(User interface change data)
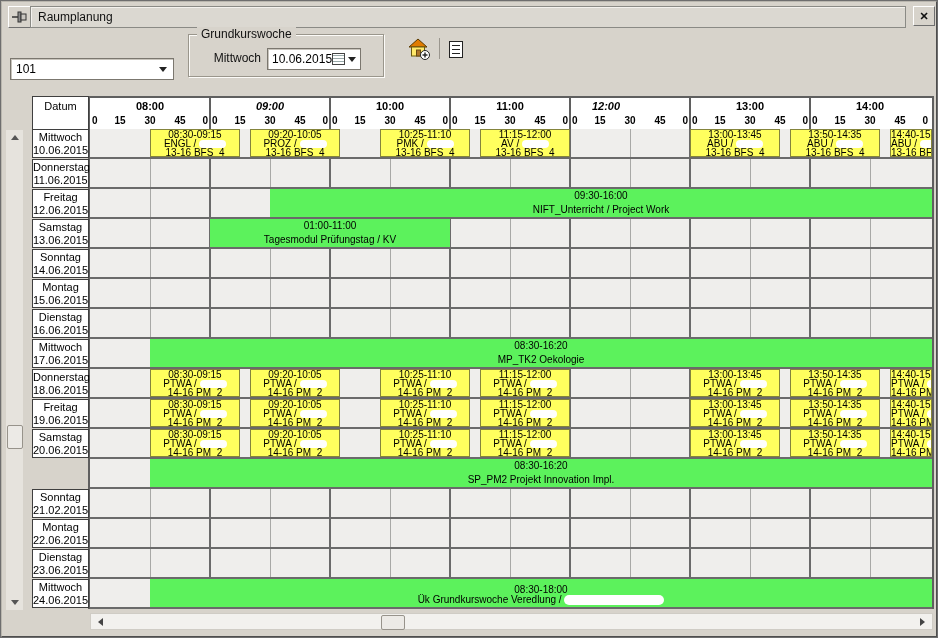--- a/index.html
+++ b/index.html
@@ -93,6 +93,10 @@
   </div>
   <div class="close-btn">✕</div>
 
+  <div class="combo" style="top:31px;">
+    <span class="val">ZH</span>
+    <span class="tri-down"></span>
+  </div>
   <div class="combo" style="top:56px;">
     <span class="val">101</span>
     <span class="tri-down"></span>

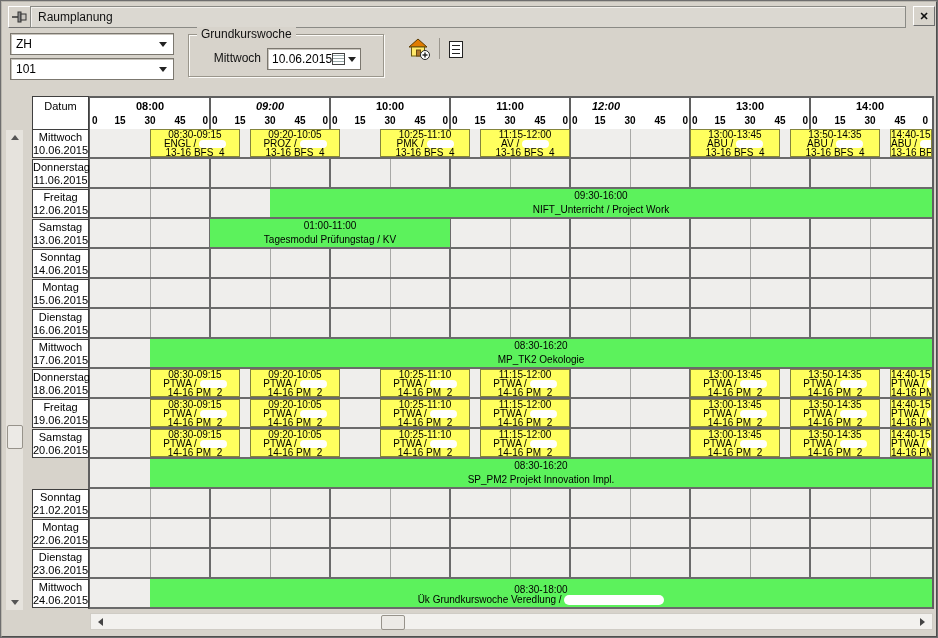--- a/index.html
+++ b/index.html
@@ -159,7 +159,7 @@
         <div class="m-label" style="left: 411px; width: 18px; text-align: center;">30</div>
         <div class="m-label" style="left: 441px; width: 18px; text-align: center;">45</div>
         <div class="m-label" style="left: 466px; width: 12px; text-align: right;">0</div>
-        <div class="h-label" style="left: 456px; font-style: italic;">12:00</div>
+        <div class="h-label" style="left: 495px;">12:00</div>
         <div class="h-line" style="left: 479px;"></div>
         <div class="m-label" style="left: 482px;">0</div>
         <div class="m-label" style="left: 501px; width: 18px; text-align: center;">15</div>

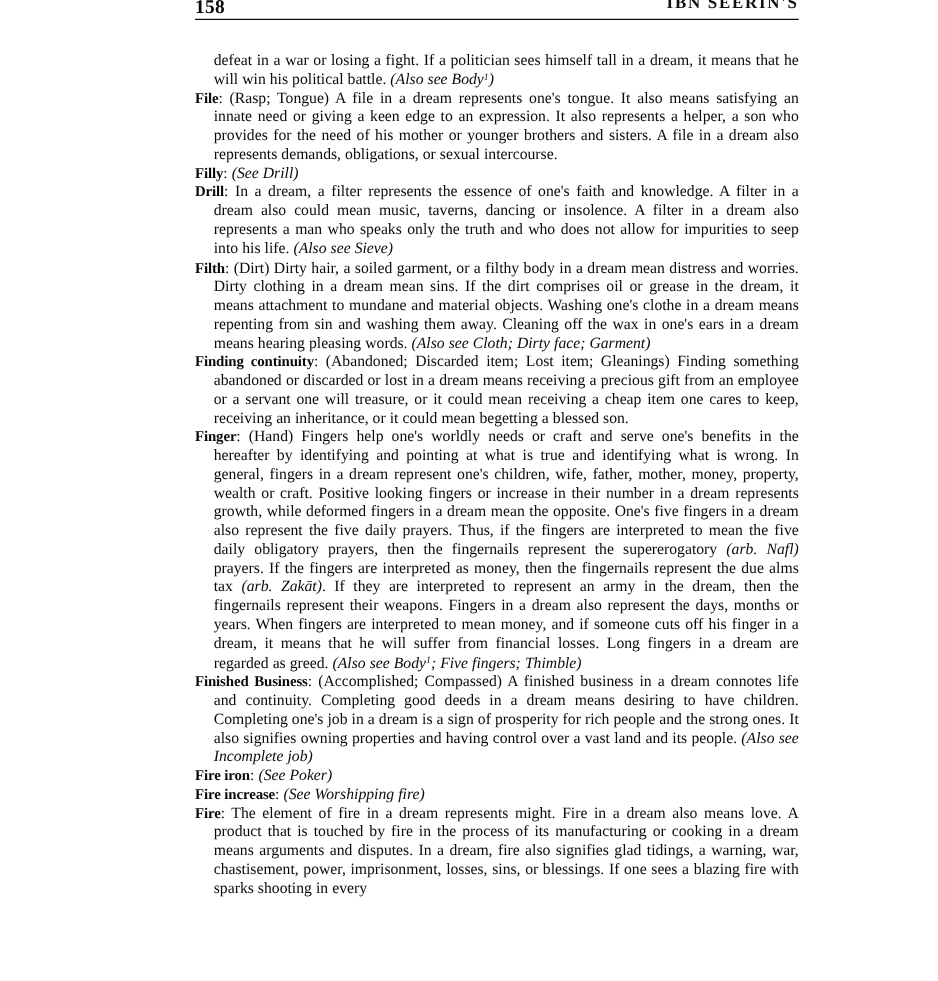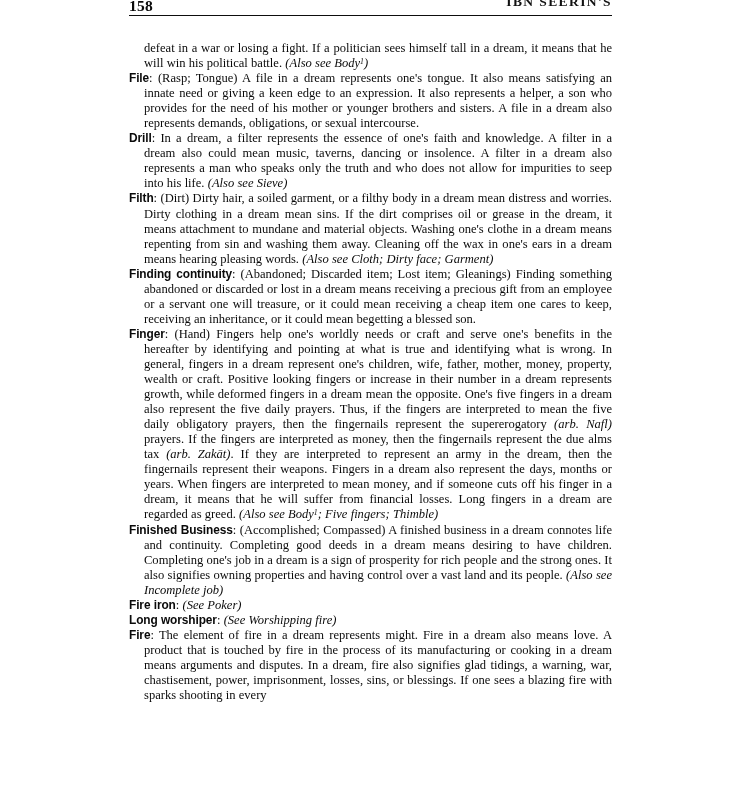--- a/index.html
+++ b/index.html
@@ -17,7 +17,7 @@
   }
   .page {
     position: absolute;
-    left: 129px;
+    left: 156px;
     top: 0;
     width: 483px;
   }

__ACTION ITEM__: If a line above holds the word "span", copy it.

__RESULT OF THIS TASK__:
+    <span class="val">ZH</span>
+    <span class="tri-down"></span>
     <span class="val">101</span>
     <span class="tri-down"></span>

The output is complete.